Task statement:
Transcribe every entry that follows exactly, omitting all pictures.
··········
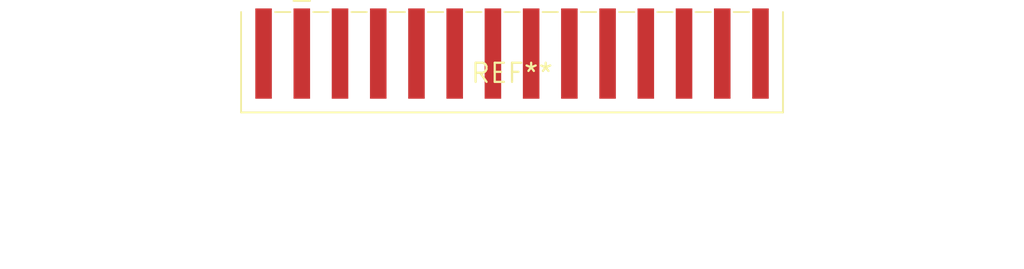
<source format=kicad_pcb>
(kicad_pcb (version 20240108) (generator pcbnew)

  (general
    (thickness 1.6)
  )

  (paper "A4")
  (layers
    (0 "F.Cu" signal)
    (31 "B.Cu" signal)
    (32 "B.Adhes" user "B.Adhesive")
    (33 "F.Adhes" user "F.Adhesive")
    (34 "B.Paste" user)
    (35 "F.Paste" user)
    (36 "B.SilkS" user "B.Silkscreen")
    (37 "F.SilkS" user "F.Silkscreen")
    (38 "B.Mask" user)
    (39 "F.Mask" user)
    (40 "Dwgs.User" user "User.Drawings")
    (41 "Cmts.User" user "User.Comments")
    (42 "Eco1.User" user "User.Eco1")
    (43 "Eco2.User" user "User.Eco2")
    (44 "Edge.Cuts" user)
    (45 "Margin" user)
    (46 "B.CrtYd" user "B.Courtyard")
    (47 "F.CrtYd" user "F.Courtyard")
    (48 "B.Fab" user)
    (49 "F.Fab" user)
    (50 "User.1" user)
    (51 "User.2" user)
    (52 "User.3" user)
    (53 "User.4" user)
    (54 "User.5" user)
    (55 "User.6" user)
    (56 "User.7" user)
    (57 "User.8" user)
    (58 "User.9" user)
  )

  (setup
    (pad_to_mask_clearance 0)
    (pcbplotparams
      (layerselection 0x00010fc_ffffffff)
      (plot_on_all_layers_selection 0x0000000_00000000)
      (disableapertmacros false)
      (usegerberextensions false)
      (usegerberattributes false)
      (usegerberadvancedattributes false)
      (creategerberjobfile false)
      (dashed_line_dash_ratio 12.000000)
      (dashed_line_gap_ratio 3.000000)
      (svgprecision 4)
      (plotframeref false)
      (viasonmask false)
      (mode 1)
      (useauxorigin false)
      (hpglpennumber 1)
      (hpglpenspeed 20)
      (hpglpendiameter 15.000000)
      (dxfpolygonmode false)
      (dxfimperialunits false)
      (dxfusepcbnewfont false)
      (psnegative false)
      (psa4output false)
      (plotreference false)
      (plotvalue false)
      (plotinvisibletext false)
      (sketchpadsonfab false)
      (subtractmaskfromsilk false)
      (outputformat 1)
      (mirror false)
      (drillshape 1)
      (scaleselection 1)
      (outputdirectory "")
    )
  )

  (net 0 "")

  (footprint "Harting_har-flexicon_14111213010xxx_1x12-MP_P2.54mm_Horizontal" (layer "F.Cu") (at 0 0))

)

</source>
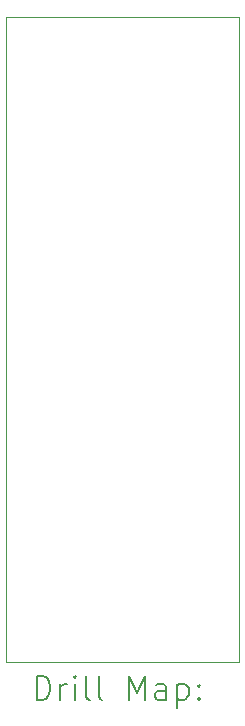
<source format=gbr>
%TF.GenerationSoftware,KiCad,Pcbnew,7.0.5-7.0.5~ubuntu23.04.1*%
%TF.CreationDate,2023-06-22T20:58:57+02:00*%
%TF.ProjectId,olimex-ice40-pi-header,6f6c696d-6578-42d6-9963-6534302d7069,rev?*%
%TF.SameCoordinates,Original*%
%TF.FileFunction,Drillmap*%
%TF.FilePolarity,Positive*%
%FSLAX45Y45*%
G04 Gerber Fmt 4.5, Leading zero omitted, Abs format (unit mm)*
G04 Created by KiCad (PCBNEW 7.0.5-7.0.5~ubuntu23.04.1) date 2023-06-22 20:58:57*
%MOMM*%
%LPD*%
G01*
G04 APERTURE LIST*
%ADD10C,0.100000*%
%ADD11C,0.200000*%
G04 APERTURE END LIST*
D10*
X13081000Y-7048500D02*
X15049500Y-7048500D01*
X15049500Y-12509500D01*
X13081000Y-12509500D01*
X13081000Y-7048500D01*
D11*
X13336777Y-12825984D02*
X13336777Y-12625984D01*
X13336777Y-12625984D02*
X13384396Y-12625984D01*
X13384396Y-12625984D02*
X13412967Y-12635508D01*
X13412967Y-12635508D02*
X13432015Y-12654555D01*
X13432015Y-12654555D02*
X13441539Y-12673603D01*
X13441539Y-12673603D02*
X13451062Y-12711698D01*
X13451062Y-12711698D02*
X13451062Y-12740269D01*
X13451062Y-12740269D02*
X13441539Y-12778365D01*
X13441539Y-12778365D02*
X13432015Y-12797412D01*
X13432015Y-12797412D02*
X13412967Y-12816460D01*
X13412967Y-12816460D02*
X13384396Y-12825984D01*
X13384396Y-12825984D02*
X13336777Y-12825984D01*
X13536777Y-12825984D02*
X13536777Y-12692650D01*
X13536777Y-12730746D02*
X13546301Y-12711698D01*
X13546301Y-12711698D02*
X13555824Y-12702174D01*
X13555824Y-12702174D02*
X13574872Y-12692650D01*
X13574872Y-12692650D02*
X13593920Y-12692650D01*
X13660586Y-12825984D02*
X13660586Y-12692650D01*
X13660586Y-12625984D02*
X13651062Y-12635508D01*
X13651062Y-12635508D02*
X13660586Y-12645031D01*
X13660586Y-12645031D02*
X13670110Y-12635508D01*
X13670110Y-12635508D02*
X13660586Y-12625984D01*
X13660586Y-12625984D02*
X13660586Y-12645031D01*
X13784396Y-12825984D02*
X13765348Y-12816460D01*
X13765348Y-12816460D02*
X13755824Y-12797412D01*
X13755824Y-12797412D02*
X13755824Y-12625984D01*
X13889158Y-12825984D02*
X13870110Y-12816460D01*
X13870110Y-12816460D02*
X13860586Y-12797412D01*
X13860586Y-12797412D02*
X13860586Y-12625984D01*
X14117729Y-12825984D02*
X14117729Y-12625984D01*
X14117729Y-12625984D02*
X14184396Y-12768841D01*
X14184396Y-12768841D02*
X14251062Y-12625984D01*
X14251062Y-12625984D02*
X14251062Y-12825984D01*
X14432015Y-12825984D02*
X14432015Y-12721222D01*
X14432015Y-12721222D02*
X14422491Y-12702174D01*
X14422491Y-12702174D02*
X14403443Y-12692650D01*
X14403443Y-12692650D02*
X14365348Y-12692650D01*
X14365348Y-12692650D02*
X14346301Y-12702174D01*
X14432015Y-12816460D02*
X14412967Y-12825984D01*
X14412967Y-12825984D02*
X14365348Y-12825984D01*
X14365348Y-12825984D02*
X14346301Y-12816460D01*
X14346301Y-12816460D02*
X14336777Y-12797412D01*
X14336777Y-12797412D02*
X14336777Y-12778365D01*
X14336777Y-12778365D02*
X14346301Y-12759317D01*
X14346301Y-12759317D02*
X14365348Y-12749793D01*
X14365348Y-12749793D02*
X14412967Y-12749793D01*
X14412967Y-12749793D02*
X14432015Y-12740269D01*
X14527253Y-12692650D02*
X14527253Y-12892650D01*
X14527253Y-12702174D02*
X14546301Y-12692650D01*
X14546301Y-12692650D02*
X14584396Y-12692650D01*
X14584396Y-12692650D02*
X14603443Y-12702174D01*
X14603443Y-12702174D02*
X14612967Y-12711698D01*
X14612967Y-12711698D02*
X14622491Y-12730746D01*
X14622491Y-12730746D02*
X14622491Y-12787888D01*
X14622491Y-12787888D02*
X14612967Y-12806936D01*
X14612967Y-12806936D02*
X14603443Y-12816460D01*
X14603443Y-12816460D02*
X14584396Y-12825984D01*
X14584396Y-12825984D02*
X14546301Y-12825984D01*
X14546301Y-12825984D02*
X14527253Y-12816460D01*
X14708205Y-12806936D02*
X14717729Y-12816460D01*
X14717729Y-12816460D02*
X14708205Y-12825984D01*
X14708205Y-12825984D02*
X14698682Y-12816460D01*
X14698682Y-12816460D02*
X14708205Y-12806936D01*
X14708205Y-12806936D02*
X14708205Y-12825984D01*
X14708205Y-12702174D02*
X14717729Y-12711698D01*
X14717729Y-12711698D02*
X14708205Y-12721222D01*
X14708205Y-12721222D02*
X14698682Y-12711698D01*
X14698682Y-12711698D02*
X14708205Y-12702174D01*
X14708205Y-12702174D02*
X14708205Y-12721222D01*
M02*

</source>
··········
Answer box:
<source format=kicad_pcb>
(kicad_pcb (version 20240108) (generator pcbnew)

  (general
    (thickness 1.6)
  )

  (paper "A4")
  (layers
    (0 "F.Cu" signal)
    (31 "B.Cu" signal)
    (32 "B.Adhes" user "B.Adhesive")
    (33 "F.Adhes" user "F.Adhesive")
    (34 "B.Paste" user)
    (35 "F.Paste" user)
    (36 "B.SilkS" user "B.Silkscreen")
    (37 "F.SilkS" user "F.Silkscreen")
    (38 "B.Mask" user)
    (39 "F.Mask" user)
    (40 "Dwgs.User" user "User.Drawings")
    (41 "Cmts.User" user "User.Comments")
    (42 "Eco1.User" user "User.Eco1")
    (43 "Eco2.User" user "User.Eco2")
    (44 "Edge.Cuts" user)
    (45 "Margin" user)
    (46 "B.CrtYd" user "B.Courtyard")
    (47 "F.CrtYd" user "F.Courtyard")
    (48 "B.Fab" user)
    (49 "F.Fab" user)
    (50 "User.1" user)
    (51 "User.2" user)
    (52 "User.3" user)
    (53 "User.4" user)
    (54 "User.5" user)
    (55 "User.6" user)
    (56 "User.7" user)
    (57 "User.8" user)
    (58 "User.9" user)
  )

  (setup
    (pad_to_mask_clearance 0)
    (pcbplotparams
      (layerselection 0x00010fc_ffffffff)
      (plot_on_all_layers_selection 0x0000000_00000000)
      (disableapertmacros false)
      (usegerberextensions false)
      (usegerberattributes false)
      (usegerberadvancedattributes false)
      (creategerberjobfile false)
      (dashed_line_dash_ratio 12.000000)
      (dashed_line_gap_ratio 3.000000)
      (svgprecision 4)
      (plotframeref false)
      (viasonmask false)
      (mode 1)
      (useauxorigin false)
      (hpglpennumber 1)
      (hpglpenspeed 20)
      (hpglpendiameter 15.000000)
      (dxfpolygonmode false)
      (dxfimperialunits false)
      (dxfusepcbnewfont false)
      (psnegative false)
      (psa4output false)
      (plotreference false)
      (plotvalue false)
      (plotinvisibletext false)
      (sketchpadsonfab false)
      (subtractmaskfromsilk false)
      (outputformat 1)
      (mirror false)
      (drillshape 1)
      (scaleselection 1)
      (outputdirectory "")
    )
  )

  (net 0 "")

  (footprint "Harting_har-flexicon_14111213010xxx_1x12-MP_P2.54mm_Horizontal" (layer "F.Cu") (at 0 0))

)

</source>
<source format=gbr>
%TF.GenerationSoftware,KiCad,Pcbnew,7.0.5-7.0.5~ubuntu23.04.1*%
%TF.CreationDate,2023-06-22T20:58:57+02:00*%
%TF.ProjectId,olimex-ice40-pi-header,6f6c696d-6578-42d6-9963-6534302d7069,rev?*%
%TF.SameCoordinates,Original*%
%TF.FileFunction,Drillmap*%
%TF.FilePolarity,Positive*%
%FSLAX45Y45*%
G04 Gerber Fmt 4.5, Leading zero omitted, Abs format (unit mm)*
G04 Created by KiCad (PCBNEW 7.0.5-7.0.5~ubuntu23.04.1) date 2023-06-22 20:58:57*
%MOMM*%
%LPD*%
G01*
G04 APERTURE LIST*
%ADD10C,0.100000*%
%ADD11C,0.200000*%
G04 APERTURE END LIST*
D10*
X13081000Y-7048500D02*
X15049500Y-7048500D01*
X15049500Y-12509500D01*
X13081000Y-12509500D01*
X13081000Y-7048500D01*
D11*
X13336777Y-12825984D02*
X13336777Y-12625984D01*
X13336777Y-12625984D02*
X13384396Y-12625984D01*
X13384396Y-12625984D02*
X13412967Y-12635508D01*
X13412967Y-12635508D02*
X13432015Y-12654555D01*
X13432015Y-12654555D02*
X13441539Y-12673603D01*
X13441539Y-12673603D02*
X13451062Y-12711698D01*
X13451062Y-12711698D02*
X13451062Y-12740269D01*
X13451062Y-12740269D02*
X13441539Y-12778365D01*
X13441539Y-12778365D02*
X13432015Y-12797412D01*
X13432015Y-12797412D02*
X13412967Y-12816460D01*
X13412967Y-12816460D02*
X13384396Y-12825984D01*
X13384396Y-12825984D02*
X13336777Y-12825984D01*
X13536777Y-12825984D02*
X13536777Y-12692650D01*
X13536777Y-12730746D02*
X13546301Y-12711698D01*
X13546301Y-12711698D02*
X13555824Y-12702174D01*
X13555824Y-12702174D02*
X13574872Y-12692650D01*
X13574872Y-12692650D02*
X13593920Y-12692650D01*
X13660586Y-12825984D02*
X13660586Y-12692650D01*
X13660586Y-12625984D02*
X13651062Y-12635508D01*
X13651062Y-12635508D02*
X13660586Y-12645031D01*
X13660586Y-12645031D02*
X13670110Y-12635508D01*
X13670110Y-12635508D02*
X13660586Y-12625984D01*
X13660586Y-12625984D02*
X13660586Y-12645031D01*
X13784396Y-12825984D02*
X13765348Y-12816460D01*
X13765348Y-12816460D02*
X13755824Y-12797412D01*
X13755824Y-12797412D02*
X13755824Y-12625984D01*
X13889158Y-12825984D02*
X13870110Y-12816460D01*
X13870110Y-12816460D02*
X13860586Y-12797412D01*
X13860586Y-12797412D02*
X13860586Y-12625984D01*
X14117729Y-12825984D02*
X14117729Y-12625984D01*
X14117729Y-12625984D02*
X14184396Y-12768841D01*
X14184396Y-12768841D02*
X14251062Y-12625984D01*
X14251062Y-12625984D02*
X14251062Y-12825984D01*
X14432015Y-12825984D02*
X14432015Y-12721222D01*
X14432015Y-12721222D02*
X14422491Y-12702174D01*
X14422491Y-12702174D02*
X14403443Y-12692650D01*
X14403443Y-12692650D02*
X14365348Y-12692650D01*
X14365348Y-12692650D02*
X14346301Y-12702174D01*
X14432015Y-12816460D02*
X14412967Y-12825984D01*
X14412967Y-12825984D02*
X14365348Y-12825984D01*
X14365348Y-12825984D02*
X14346301Y-12816460D01*
X14346301Y-12816460D02*
X14336777Y-12797412D01*
X14336777Y-12797412D02*
X14336777Y-12778365D01*
X14336777Y-12778365D02*
X14346301Y-12759317D01*
X14346301Y-12759317D02*
X14365348Y-12749793D01*
X14365348Y-12749793D02*
X14412967Y-12749793D01*
X14412967Y-12749793D02*
X14432015Y-12740269D01*
X14527253Y-12692650D02*
X14527253Y-12892650D01*
X14527253Y-12702174D02*
X14546301Y-12692650D01*
X14546301Y-12692650D02*
X14584396Y-12692650D01*
X14584396Y-12692650D02*
X14603443Y-12702174D01*
X14603443Y-12702174D02*
X14612967Y-12711698D01*
X14612967Y-12711698D02*
X14622491Y-12730746D01*
X14622491Y-12730746D02*
X14622491Y-12787888D01*
X14622491Y-12787888D02*
X14612967Y-12806936D01*
X14612967Y-12806936D02*
X14603443Y-12816460D01*
X14603443Y-12816460D02*
X14584396Y-12825984D01*
X14584396Y-12825984D02*
X14546301Y-12825984D01*
X14546301Y-12825984D02*
X14527253Y-12816460D01*
X14708205Y-12806936D02*
X14717729Y-12816460D01*
X14717729Y-12816460D02*
X14708205Y-12825984D01*
X14708205Y-12825984D02*
X14698682Y-12816460D01*
X14698682Y-12816460D02*
X14708205Y-12806936D01*
X14708205Y-12806936D02*
X14708205Y-12825984D01*
X14708205Y-12702174D02*
X14717729Y-12711698D01*
X14717729Y-12711698D02*
X14708205Y-12721222D01*
X14708205Y-12721222D02*
X14698682Y-12711698D01*
X14698682Y-12711698D02*
X14708205Y-12702174D01*
X14708205Y-12702174D02*
X14708205Y-12721222D01*
M02*

</source>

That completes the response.